-------- Text --------
Photo by Serena Maria Daniels
A trip over the weekend to the newly unveiled Calexico Cali-Mexican eatery hit on a sensitive subject for me. So if this comes off as a bit harsh on the NYC-based chain, I apologize. The founders, a trio of gringo brothers originally from the Mexican border town, have after all been reported saying their menu is "inspired" and that it takes liberties with the idea of a traditional taqueria.
Their concept piqued my curiosity when they announced in March their plans to launch in Detroit. The spot started off as a food cart by the Vendley brothers, who longed for the Mexican street food they left behind when moving to the east coast.
Unfortunately, the food at Calexico didn't live up to its compelling back story. It had me thinking back to those Pace Picante Sauce commercials from the '90s with the cowboys crying, "New York City?" When I've devoured tacos on the streets of Los Angeles, Tijuana, Mexico City, and elsewhere, they’re often prepared on a simple grill, or al vapor (steamed) or al pastor (literally, of the pasture). Carne asada is usually made with strips of charred, tender cuts of skirt steak, nice and thin, sometimes accompanied with grilled green onions. Pork carnitas are stewed or braised to perfection. Tacos al pastor are flavorful slices of marinated pork from a spit and topped with a bit of pina slices (similar to shawarma, this style actually comes from the Lebanese influence in 1960s central Mexico). Thin corn tortillas at your typical taco truck are about the size of the palm of your hand, just big enough to hold the meat as it enters your mouth.
At Calexico, the beef was chewy cubes of hanger steak, the "Chipotle"-style pork drenched in vinegary sauce, the flavor of the pollo asado (grilled chicken) buried under lime juice and black pepper. The tortillas were rubbery. The much publicized "quesadilla rolls" here were reminiscent of those Taco Bell “Grill Stufted” burritos – essentially a burrito flattened out in a panini press. And the prices — $4.50 on average for a taco, or as much as $11 for a carne asada quesadilla — were offensive.
Photo by Serena Maria Daniels
The Chipotle pork and pollo asado tacos, priced at $4.50 each.
Perhaps more disappointing than the let down of my Calexico visit is the notion that the restaurant owners, their local partner Randy Dickow, or their Bedrock landlords would presume that Detroiters are too ignorant to know the difference between hyped-up fast food and authentic street food. That might have worked in New York, but in Detroit, with its sizable Latino population, their intentions — to pass off overpriced, Americanized Mexican cuisine as the real deal — come off as contrived to the point of insulting.
--------
» **List of tasks**
• a. Write out the review word for word from "Their concept piqued" to "the east coast.".
• b. In the review, what did Calexico start out as?
The items that come next were taken from a different source than the review.
-------- Data supplied --------
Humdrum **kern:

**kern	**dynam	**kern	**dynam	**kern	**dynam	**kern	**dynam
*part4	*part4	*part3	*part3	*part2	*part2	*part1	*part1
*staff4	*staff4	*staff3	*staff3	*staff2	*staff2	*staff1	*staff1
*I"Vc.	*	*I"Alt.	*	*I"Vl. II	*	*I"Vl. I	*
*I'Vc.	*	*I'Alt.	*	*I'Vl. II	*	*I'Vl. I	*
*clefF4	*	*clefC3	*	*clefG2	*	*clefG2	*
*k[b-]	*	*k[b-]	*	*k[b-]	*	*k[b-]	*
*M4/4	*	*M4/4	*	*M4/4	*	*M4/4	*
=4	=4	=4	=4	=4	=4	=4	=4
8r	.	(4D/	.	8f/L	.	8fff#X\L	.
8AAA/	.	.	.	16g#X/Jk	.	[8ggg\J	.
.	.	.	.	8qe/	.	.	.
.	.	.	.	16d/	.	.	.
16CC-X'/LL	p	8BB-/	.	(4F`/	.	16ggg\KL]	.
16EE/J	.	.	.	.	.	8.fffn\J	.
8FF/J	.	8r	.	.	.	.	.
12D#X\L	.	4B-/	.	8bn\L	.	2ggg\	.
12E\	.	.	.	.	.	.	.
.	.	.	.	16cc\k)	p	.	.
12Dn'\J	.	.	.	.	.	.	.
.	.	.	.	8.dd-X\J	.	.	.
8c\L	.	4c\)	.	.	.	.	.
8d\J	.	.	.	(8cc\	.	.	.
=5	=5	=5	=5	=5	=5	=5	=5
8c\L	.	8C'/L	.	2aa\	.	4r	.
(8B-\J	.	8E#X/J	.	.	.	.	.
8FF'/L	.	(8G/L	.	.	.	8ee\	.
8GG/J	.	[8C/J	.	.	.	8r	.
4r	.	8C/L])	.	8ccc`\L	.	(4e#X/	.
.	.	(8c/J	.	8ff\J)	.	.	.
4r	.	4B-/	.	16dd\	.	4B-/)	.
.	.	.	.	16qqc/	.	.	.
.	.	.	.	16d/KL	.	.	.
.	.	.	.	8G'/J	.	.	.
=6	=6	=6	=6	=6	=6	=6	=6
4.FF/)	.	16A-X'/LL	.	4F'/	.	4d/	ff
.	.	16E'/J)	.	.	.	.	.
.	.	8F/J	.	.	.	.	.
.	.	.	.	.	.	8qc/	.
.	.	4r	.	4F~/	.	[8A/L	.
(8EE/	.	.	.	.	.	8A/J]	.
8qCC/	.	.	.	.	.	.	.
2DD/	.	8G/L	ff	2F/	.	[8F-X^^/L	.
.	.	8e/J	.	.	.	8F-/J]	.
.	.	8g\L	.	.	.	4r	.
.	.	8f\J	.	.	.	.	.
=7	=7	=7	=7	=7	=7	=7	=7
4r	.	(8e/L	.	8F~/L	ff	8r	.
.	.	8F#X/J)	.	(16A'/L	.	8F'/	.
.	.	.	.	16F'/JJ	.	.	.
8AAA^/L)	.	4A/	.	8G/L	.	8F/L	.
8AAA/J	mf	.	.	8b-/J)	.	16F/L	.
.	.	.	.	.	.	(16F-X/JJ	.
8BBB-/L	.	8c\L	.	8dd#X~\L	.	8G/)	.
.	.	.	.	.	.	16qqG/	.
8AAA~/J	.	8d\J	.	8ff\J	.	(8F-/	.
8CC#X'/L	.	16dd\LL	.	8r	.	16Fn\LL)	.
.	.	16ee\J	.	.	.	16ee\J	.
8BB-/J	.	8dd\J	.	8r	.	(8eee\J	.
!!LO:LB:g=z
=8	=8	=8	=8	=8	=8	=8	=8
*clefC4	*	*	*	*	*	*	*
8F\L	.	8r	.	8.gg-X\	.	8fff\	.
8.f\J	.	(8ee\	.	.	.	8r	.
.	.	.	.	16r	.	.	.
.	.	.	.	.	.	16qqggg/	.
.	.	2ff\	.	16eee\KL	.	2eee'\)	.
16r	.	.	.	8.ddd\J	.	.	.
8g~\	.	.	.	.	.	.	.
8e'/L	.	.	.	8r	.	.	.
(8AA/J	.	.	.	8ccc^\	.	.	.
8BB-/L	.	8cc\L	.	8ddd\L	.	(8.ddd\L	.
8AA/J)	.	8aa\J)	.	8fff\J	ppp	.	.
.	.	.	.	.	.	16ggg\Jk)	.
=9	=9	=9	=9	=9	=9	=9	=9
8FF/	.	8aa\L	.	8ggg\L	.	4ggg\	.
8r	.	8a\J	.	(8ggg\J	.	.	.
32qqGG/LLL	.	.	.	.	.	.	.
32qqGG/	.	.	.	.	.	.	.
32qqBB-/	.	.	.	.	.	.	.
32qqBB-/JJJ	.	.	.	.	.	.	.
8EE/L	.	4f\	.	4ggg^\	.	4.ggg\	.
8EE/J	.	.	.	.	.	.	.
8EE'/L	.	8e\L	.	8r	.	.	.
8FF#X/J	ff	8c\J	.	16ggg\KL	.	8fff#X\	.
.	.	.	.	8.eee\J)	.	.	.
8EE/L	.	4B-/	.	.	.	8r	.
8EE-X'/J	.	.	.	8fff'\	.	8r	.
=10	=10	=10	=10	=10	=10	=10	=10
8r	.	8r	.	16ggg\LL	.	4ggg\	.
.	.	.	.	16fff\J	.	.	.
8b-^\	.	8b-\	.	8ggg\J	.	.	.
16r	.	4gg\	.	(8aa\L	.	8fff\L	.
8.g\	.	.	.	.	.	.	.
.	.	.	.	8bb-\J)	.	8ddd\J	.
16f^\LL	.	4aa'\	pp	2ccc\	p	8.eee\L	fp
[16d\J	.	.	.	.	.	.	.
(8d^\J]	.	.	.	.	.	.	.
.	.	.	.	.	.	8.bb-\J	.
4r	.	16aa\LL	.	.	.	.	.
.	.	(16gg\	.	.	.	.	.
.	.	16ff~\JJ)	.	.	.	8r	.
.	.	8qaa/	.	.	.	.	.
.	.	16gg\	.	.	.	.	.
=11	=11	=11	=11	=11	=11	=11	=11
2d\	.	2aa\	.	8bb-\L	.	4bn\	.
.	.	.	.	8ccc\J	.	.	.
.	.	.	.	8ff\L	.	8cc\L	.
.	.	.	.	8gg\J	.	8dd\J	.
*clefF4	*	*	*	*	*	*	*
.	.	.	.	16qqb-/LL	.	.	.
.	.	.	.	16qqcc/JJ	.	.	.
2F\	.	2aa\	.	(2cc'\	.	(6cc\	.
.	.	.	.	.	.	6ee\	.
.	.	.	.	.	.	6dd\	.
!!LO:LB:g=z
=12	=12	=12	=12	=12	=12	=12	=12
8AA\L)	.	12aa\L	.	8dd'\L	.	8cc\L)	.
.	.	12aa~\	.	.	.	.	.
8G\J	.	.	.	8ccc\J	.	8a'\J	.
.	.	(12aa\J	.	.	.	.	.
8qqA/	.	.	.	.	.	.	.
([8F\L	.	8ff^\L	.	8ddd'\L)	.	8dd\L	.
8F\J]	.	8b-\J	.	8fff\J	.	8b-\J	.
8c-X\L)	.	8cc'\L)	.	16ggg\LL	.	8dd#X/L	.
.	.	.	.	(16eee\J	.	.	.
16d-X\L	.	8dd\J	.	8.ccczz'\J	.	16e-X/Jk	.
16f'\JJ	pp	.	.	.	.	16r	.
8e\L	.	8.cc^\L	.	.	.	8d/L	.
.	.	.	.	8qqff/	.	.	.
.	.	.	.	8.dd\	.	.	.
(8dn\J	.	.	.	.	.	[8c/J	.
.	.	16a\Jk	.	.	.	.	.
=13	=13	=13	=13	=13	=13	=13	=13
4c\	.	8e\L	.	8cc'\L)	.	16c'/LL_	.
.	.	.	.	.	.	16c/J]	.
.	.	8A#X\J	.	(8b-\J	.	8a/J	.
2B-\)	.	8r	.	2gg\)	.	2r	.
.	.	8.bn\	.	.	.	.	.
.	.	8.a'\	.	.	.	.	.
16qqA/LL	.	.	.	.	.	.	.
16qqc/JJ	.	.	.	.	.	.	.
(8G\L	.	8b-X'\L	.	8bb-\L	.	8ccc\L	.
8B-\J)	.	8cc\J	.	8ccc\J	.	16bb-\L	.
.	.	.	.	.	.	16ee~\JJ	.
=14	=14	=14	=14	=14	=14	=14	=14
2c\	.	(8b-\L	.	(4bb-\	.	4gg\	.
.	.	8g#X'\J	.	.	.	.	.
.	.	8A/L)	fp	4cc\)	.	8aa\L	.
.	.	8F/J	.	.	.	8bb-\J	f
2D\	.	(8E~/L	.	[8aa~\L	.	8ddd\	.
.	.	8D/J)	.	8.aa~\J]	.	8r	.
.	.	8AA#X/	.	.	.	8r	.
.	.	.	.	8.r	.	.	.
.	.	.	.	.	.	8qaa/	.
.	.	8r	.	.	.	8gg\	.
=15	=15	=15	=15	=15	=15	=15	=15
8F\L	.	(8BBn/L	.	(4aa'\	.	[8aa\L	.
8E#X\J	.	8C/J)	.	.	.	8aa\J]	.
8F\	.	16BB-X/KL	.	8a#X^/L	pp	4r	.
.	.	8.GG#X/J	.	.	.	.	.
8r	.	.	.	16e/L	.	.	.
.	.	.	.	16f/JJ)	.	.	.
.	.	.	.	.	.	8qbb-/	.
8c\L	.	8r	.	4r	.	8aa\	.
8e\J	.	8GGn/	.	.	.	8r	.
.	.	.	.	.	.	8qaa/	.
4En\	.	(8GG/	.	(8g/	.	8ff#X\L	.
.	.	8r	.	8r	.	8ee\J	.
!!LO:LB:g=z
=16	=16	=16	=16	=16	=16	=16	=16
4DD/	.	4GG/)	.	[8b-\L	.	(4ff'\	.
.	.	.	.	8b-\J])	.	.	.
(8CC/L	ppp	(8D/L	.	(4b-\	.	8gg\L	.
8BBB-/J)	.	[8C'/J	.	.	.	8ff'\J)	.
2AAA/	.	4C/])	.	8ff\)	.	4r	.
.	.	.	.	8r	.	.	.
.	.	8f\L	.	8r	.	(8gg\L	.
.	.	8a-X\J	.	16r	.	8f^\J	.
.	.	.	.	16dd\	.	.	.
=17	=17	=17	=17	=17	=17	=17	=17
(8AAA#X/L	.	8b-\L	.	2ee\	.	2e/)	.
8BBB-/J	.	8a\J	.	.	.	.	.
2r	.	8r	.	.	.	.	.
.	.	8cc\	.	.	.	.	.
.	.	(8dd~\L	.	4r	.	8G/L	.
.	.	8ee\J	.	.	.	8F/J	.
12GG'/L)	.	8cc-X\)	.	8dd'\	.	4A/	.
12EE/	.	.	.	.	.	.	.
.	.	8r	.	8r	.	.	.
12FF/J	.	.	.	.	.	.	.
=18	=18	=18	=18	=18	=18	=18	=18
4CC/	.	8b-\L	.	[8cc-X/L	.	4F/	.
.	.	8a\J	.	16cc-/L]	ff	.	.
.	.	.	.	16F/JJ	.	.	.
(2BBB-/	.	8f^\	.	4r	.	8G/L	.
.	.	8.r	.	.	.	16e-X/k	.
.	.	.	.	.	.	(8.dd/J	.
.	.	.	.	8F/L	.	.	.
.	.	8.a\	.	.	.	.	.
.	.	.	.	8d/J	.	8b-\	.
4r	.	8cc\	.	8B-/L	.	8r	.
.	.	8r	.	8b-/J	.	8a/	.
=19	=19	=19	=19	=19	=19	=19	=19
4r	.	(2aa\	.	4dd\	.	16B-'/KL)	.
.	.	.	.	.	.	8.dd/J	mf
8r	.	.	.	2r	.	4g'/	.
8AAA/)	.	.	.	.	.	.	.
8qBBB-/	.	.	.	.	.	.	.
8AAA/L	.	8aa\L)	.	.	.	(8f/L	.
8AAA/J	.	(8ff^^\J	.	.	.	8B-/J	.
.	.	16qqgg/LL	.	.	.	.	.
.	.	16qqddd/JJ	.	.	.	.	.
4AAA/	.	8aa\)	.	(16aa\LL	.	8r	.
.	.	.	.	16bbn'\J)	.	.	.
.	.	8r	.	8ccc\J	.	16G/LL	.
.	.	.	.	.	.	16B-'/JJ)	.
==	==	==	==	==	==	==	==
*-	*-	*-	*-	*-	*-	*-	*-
--------
» **Solutions to the problems**
• a.
Their concept piqued my curiosity when they announced in March their plans to launch in Detroit. The spot started off as a food cart by the Vendley brothers, who longed for the Mexican street food they left behind when moving to the east coast.

• b. A food cart run by the Vendley brothers.